## Task to complete:
Write every entry out again, exactly as given.

(Document layout detection data)

◇ ◇ ◇

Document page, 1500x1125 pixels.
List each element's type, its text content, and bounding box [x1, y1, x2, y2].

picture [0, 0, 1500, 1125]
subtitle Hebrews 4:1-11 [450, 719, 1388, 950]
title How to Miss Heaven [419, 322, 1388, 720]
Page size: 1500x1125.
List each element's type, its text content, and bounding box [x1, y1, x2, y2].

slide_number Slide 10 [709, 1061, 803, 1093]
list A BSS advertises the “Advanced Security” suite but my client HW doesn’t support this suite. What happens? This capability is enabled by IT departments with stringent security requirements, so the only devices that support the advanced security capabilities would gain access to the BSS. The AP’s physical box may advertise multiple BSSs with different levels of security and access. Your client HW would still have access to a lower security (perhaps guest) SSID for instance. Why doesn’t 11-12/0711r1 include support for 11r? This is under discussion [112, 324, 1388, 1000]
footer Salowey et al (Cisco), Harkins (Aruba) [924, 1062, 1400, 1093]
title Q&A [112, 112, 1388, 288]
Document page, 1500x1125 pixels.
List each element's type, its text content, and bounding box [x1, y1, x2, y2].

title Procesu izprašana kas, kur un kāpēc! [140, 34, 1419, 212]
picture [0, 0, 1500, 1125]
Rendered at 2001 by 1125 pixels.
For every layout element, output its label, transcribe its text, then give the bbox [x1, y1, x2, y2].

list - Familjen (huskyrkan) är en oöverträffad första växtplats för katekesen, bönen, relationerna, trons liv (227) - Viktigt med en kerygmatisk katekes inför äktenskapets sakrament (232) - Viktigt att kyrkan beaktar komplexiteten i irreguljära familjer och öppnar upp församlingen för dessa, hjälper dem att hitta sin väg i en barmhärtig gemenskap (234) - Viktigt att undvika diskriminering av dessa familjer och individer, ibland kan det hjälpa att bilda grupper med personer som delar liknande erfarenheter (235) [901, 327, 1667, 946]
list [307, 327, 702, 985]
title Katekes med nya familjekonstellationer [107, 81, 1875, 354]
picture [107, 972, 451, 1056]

◇ ◇ ◇

## Solution for this task:
Document page, 1500x1125 pixels.
List each element's type, its text content, and bounding box [x1, y1, x2, y2].

picture [0, 0, 1500, 1125]
subtitle Hebrews 4:1-11 [450, 719, 1388, 950]
title How to Miss Heaven [419, 322, 1388, 720]
Page size: 1500x1125.
List each element's type, its text content, and bounding box [x1, y1, x2, y2].

slide_number Slide 10 [709, 1061, 803, 1093]
list A BSS advertises the “Advanced Security” suite but my client HW doesn’t support this suite. What happens? This capability is enabled by IT departments with stringent security requirements, so the only devices that support the advanced security capabilities would gain access to the BSS. The AP’s physical box may advertise multiple BSSs with different levels of security and access. Your client HW would still have access to a lower security (perhaps guest) SSID for instance. Why doesn’t 11-12/0711r1 include support for 11r? This is under discussion [112, 324, 1388, 1000]
footer Salowey et al (Cisco), Harkins (Aruba) [924, 1062, 1400, 1093]
title Q&A [112, 112, 1388, 288]
Document page, 1500x1125 pixels.
List each element's type, its text content, and bounding box [x1, y1, x2, y2].

title Procesu izprašana kas, kur un kāpēc! [140, 34, 1419, 212]
picture [0, 0, 1500, 1125]
Rendered at 2001 by 1125 pixels.
For every layout element, output its label, transcribe its text, then give the bbox [x1, y1, x2, y2].

list - Familjen (huskyrkan) är en oöverträffad första växtplats för katekesen, bönen, relationerna, trons liv (227) - Viktigt med en kerygmatisk katekes inför äktenskapets sakrament (232) - Viktigt att kyrkan beaktar komplexiteten i irreguljära familjer och öppnar upp församlingen för dessa, hjälper dem att hitta sin väg i en barmhärtig gemenskap (234) - Viktigt att undvika diskriminering av dessa familjer och individer, ibland kan det hjälpa att bilda grupper med personer som delar liknande erfarenheter (235) [901, 327, 1667, 946]
list [307, 327, 702, 985]
title Katekes med nya familjekonstellationer [107, 81, 1875, 354]
picture [107, 972, 451, 1056]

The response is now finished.